### Trecho selecionado
⟨

Nenhum texto traduz tão bem os sentimentos e a
personalidade de Saint-Exupéry quanto o relato da inigualável coragem de Guillaumet
em seu acidente aéreo nos Andes, em pleno inverno sul-americano. Após seu
salvamento, Antoine correu para abraçá-lo e ouvir sua primeira frase
inteligível: “O que eu fiz, te juro que nenhum animal teria feito”.
De toda a literatura francesa, a frase é uma das mais
repetidas, um clássico que resume a convicção do autor de que o homem está na
terra para superar a natureza e ultrapassar os próprios limites. Fossem quais
fossem as qualidades profissionais de Guillaumet, no fundo ele era um homem
simples e modesto, que não estava predestinado a se sobressair. Após o relato
de Saint-Exupéry sobre seu acidente nos Andes, com justa razão passou a ser considerado
por várias gerações uma figura exemplar nos âmbitos humano e moral, bem como um
modelo de valentia e determinação.
Terra dos Homens, que proclama que o homem pode vencer as
mais atrozes adversidades, iluminaria como um farol uma França entristecida
pela derrota de junho de 1940. Nos campos de prisioneiros de guerra, nos quais
havia 1,5 milhão de franceses desesperados, a aterrorizante aventura de
Guillaumet traduzia uma fabulosa mensagem, a de que a salvação pode surgir das
profundezas da noite.
O sóbrio relato feito por Saint-Exupéry sobre a
ressurreição de Guillaumet e as lágrimas que rolaram espontaneamente quando os
dois homens se abraçaram com alívio, não é apenas um trecho literário
comovente. Também é um excelente exemplo de reportagem, tão exato quanto
preciso, escrito cerca de dez anos após o acontecimento. Há muito tempo
Saint-Exupéry adquirira o hábito de fazer anotações detalhadas, e isso explica
por que a maior parte do relato está escrita na primeira pessoa. Ele passou
horas à cabeceira do amigo, escutando seu monólogo entrecortado por sonos perturbados
por terríveis pesadelos.

⟩

### Ação necessária a
De acordo com o trecho selecionado, por que a maior parte do relato de Saint-Exupéry sobre o acidente de Guillaumet está escrita na primeira pessoa? Responda em uma a três frases.
O trecho e as entradas não têm nenhuma relação entre si.

### Material fornecido
⟨

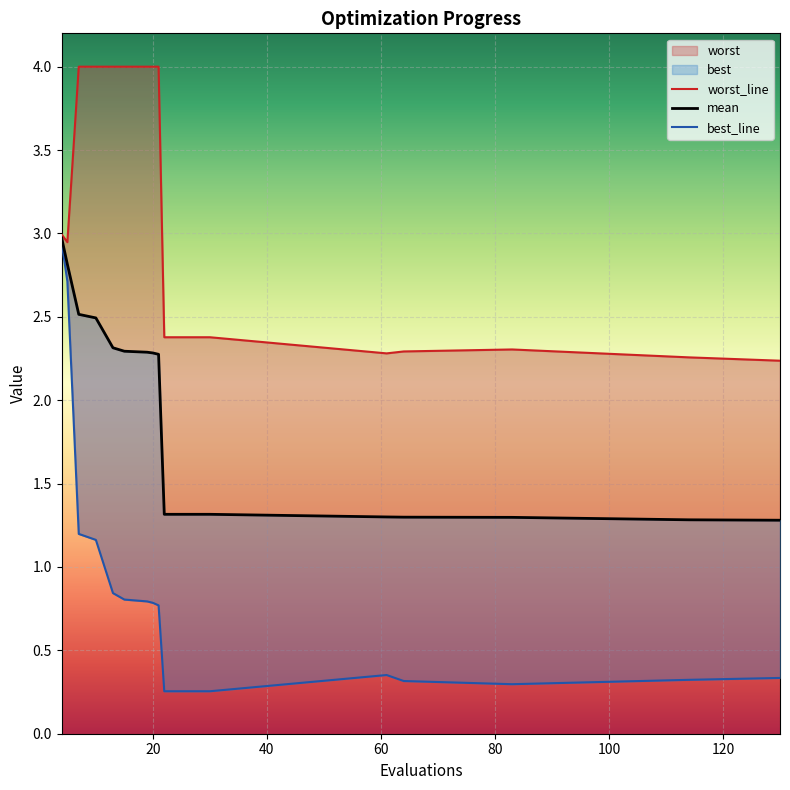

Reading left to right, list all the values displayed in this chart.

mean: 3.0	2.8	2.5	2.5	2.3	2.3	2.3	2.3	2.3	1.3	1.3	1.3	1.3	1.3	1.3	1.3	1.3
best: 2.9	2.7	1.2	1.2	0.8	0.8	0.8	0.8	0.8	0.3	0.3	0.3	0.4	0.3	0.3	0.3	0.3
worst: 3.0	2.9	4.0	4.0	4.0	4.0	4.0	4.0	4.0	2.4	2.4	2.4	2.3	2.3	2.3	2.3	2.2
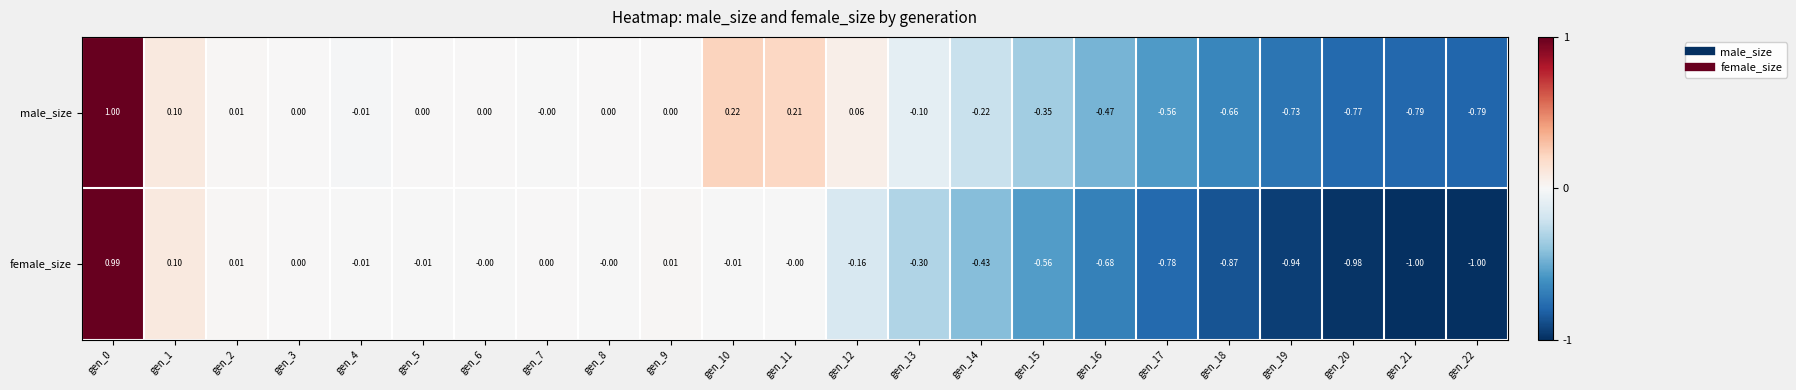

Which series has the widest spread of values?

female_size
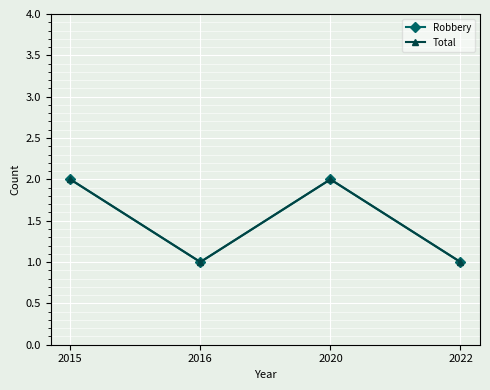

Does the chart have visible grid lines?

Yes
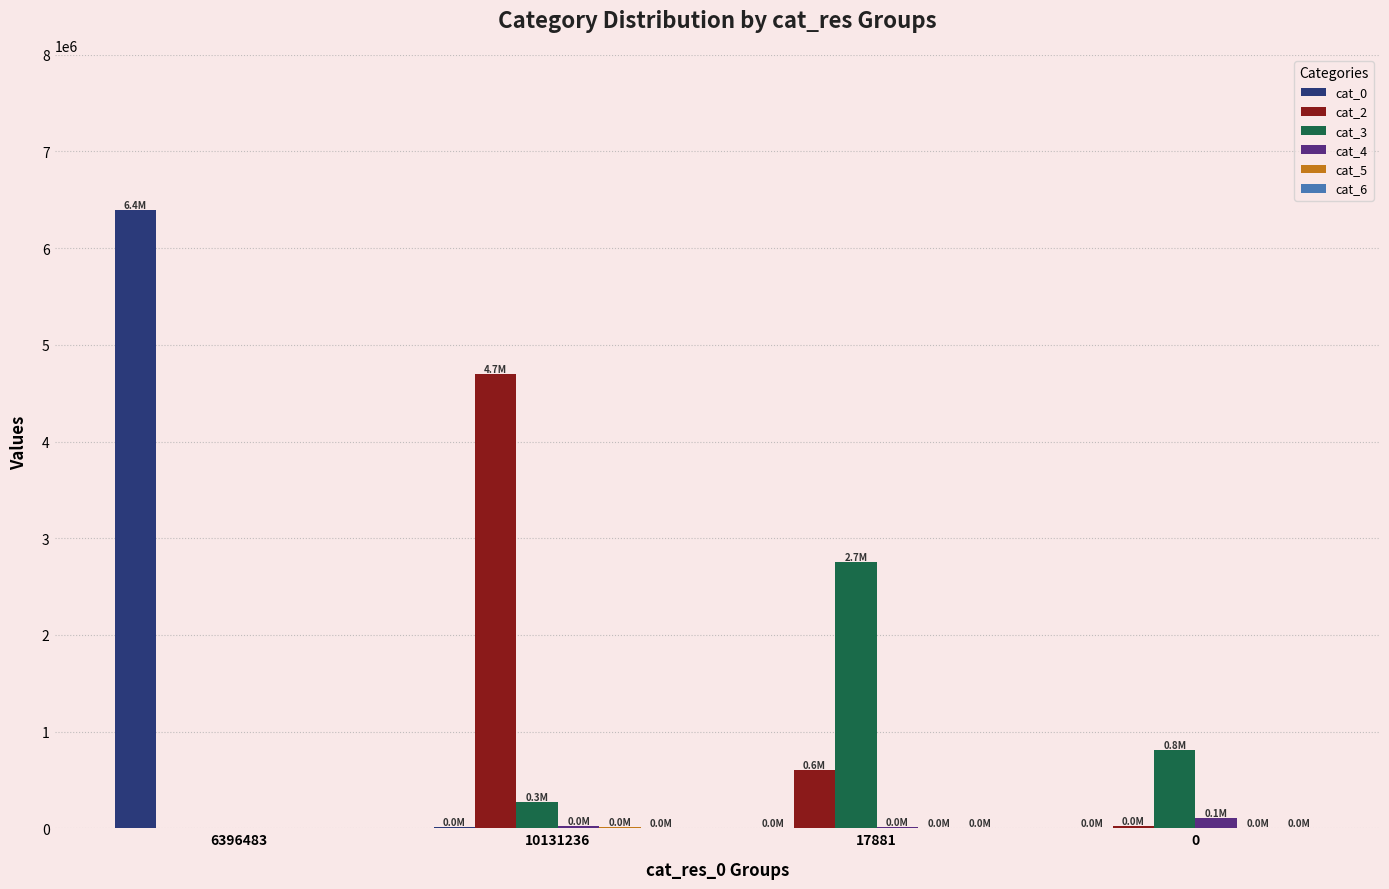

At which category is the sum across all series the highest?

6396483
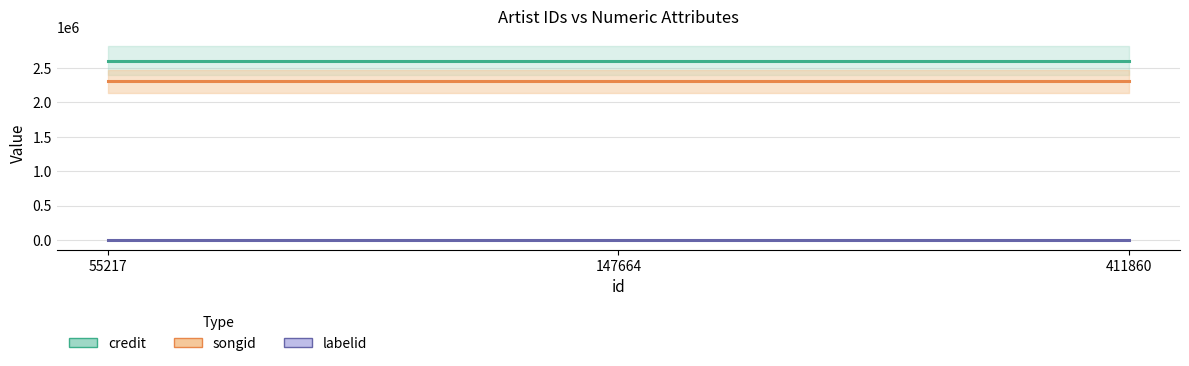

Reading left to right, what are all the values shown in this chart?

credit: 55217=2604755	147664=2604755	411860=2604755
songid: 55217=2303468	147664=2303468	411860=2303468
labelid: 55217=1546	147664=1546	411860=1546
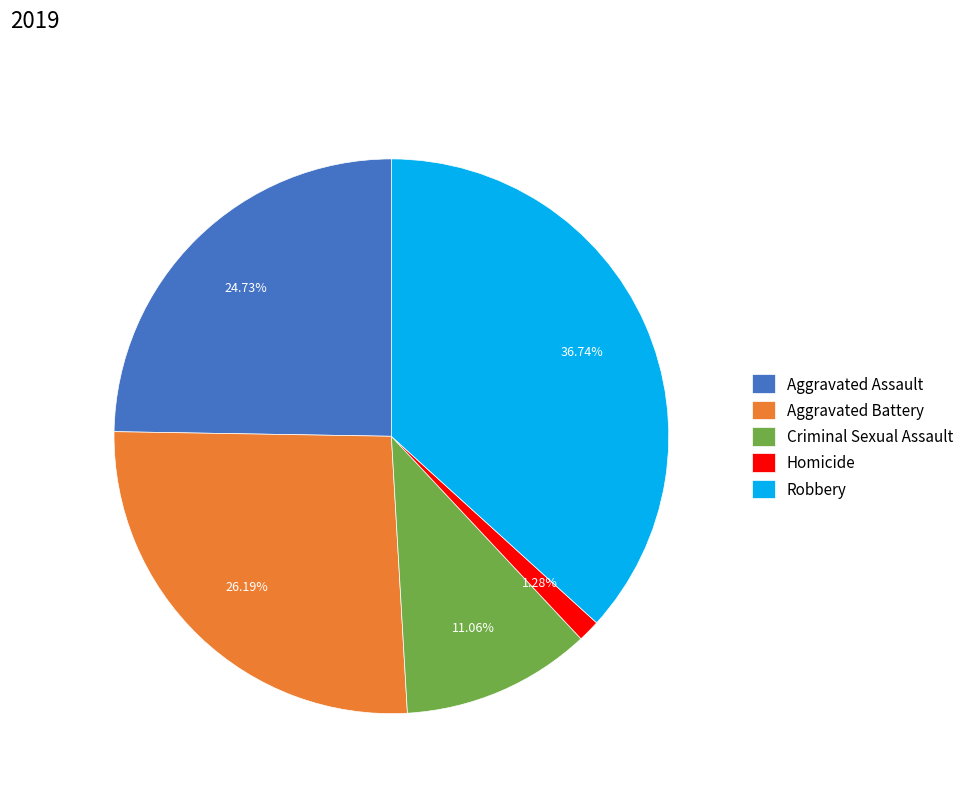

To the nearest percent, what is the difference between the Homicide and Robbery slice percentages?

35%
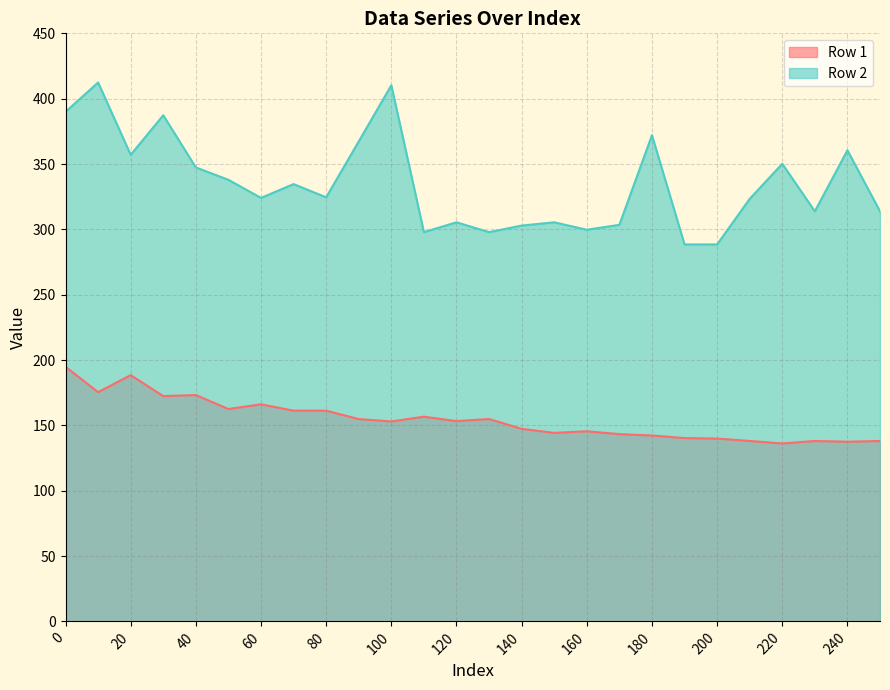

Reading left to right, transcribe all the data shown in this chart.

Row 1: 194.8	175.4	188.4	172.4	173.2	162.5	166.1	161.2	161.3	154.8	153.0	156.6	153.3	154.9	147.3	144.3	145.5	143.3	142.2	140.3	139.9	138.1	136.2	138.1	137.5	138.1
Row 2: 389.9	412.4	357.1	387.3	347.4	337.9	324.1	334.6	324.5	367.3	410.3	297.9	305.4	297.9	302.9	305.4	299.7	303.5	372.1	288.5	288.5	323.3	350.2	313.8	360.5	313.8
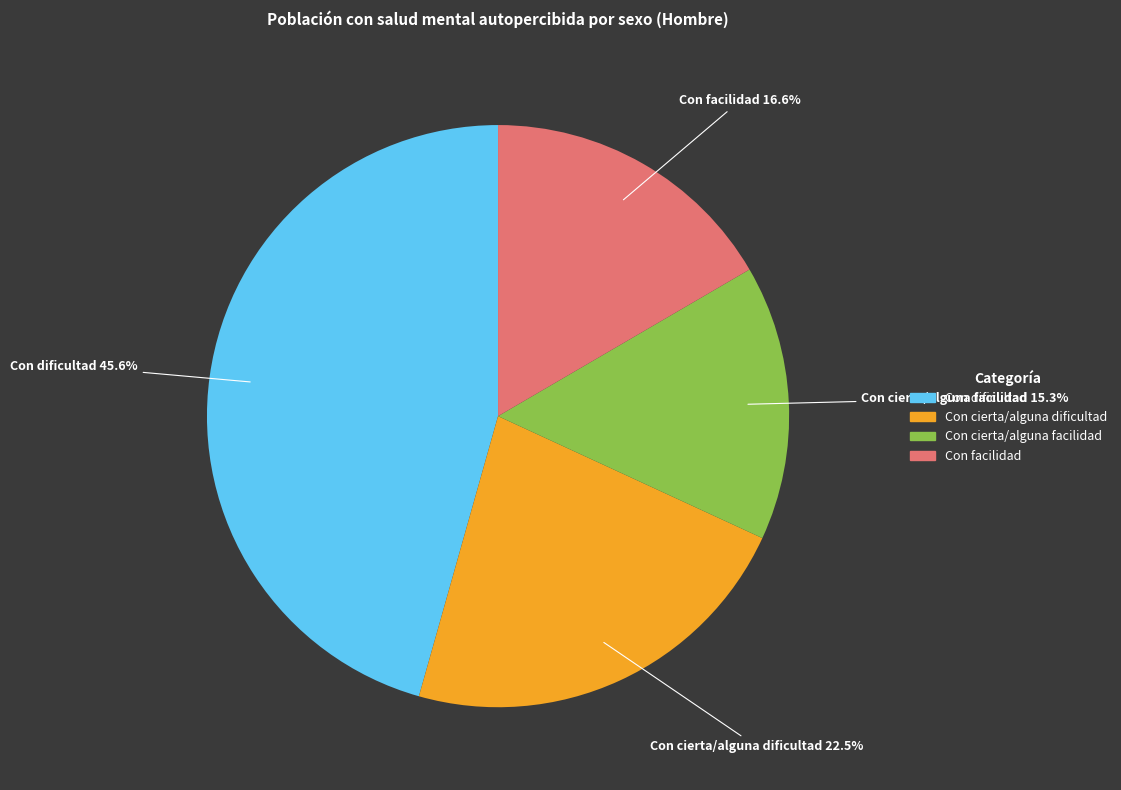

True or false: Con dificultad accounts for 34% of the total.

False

⟩

### Ação necessária b
Nas entradas, começando pela linha que contém "At which category" e seguindo até a linha que contém "Reading left to right, what", renomeie "chart" para "graph" e reproduza apenas essas linhas sem nenhuma outra alteração. Deixe as imagens de fora da resposta.

### Resposta final a
Segundo o trecho, isso se explica porque Saint-Exupéry havia muito tempo adquirira o hábito de fazer anotações detalhadas.

### Resposta final b
At which category is the sum across all series the highest?

6396483

Reading left to right, what are all the values shown in this graph?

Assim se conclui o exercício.